So you have given up on using a real C++ parser that builds a full AST? One like Elsa or ANTLRC++.
Not so much given up on as moved beyond. As it happens, I spent the past two to three months updating and integrating the ANTLR C++ grammar, to the point where it will now successfully parse most of the GCC libstdc++ headers. This done, it should be a fairly simple exercise integrating it with any existing base for code completion. Why, then, have I moved beyond it? Simply:
It's SLOW. Parsing the iostream header takes in excess of 5 seconds on my machine, and that using all the CPU possible, rather than playing nice in threads as a good code completion module would. Granted, the iostream header is one of the bigger ones -- but it's also one of the more commonly used ones. Also granted, 5 seconds isn't a terribly long amount of time -- but it's too long for a code completion parser.

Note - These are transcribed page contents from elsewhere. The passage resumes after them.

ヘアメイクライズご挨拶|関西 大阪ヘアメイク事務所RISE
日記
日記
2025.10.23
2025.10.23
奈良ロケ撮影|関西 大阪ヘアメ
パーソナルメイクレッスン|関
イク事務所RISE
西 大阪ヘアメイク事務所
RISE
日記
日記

I know this is going to come on strong, but I have no faith in a custom built C++ parser providing any better level of functionality than the current pluggin. Instead of spending hundreds of hours reinventing the wheel we should port Elsa (some small linux dependent pieces exist), or get the ANTLR passed parser working. Then we can do a whole lot more than just code completion. Elsa at least builds a full AST out of all possible c++ code including the stl headers, so it has full namespace and template support. It has a prebuilt visitor based system for pulling information out of the AST, so you can gather all the information you need.

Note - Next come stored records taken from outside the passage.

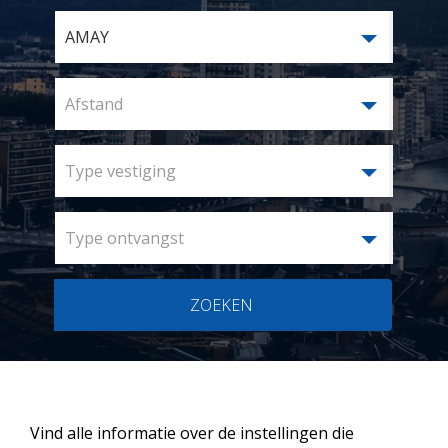
AMAY
Afstand
Type vestiging
Type ontvangst
ZOEKEN
Vind alle informatie over de instellingen die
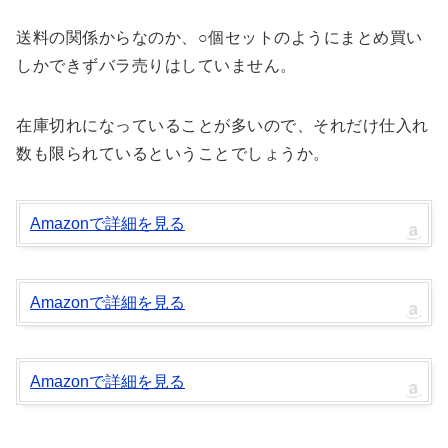
送料の関係からなのか、○個セットのようにまとめ買い
しかできずバラ売りはしていません。
在庫切れになっていることが多いので、それだけ仕入れ
数も限られているということでしょうか。
Amazonで詳細を見る
Amazonで詳細を見る
Amazonで詳細を見る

Because Elsa won't compile for Windows without porting work, I've passed over it thus far.
Now you could integrate the Elsa or ANTLR passed parser as your "cxxparser", but I don't think you need to go through all the extra work of building a parser smart enough to filter out that information. I think the above listed parsers might keep the comments in the AST, and If they do, then it will save you a lot of work, they also don't care about extra preprocessor tokens. Of course you could always use ucpp, or wave to preprocess everything for you.
I integrated ucpp with the ANTLR grammar as a part of my previous work, but that was where I encountered the issue I see as a problem: loss of positional data. How does the preprocessor communicate to the parser where the tokens it's receiving resided in the original text? It would take some modification of the ANTLR framework itself to include file position data in the tokens, and of ucpp to generate those tokens.
My CxxMultiLexer covers that straightforwardly, by generating tokens WITH positional data and by not filtering anything, leaving that to the CxxOverseer which in essence "splits" the incoming token stream and sends the relevant tokens to each task-specific class.
Remember, I'm not even an official Code::Blocks developer at this point in time. Most of what I'm working on right now is an experimental learning process, so that, when I'm finally ready to contribute to the code completion module, I'll be able to back the contribution with experience and know-how.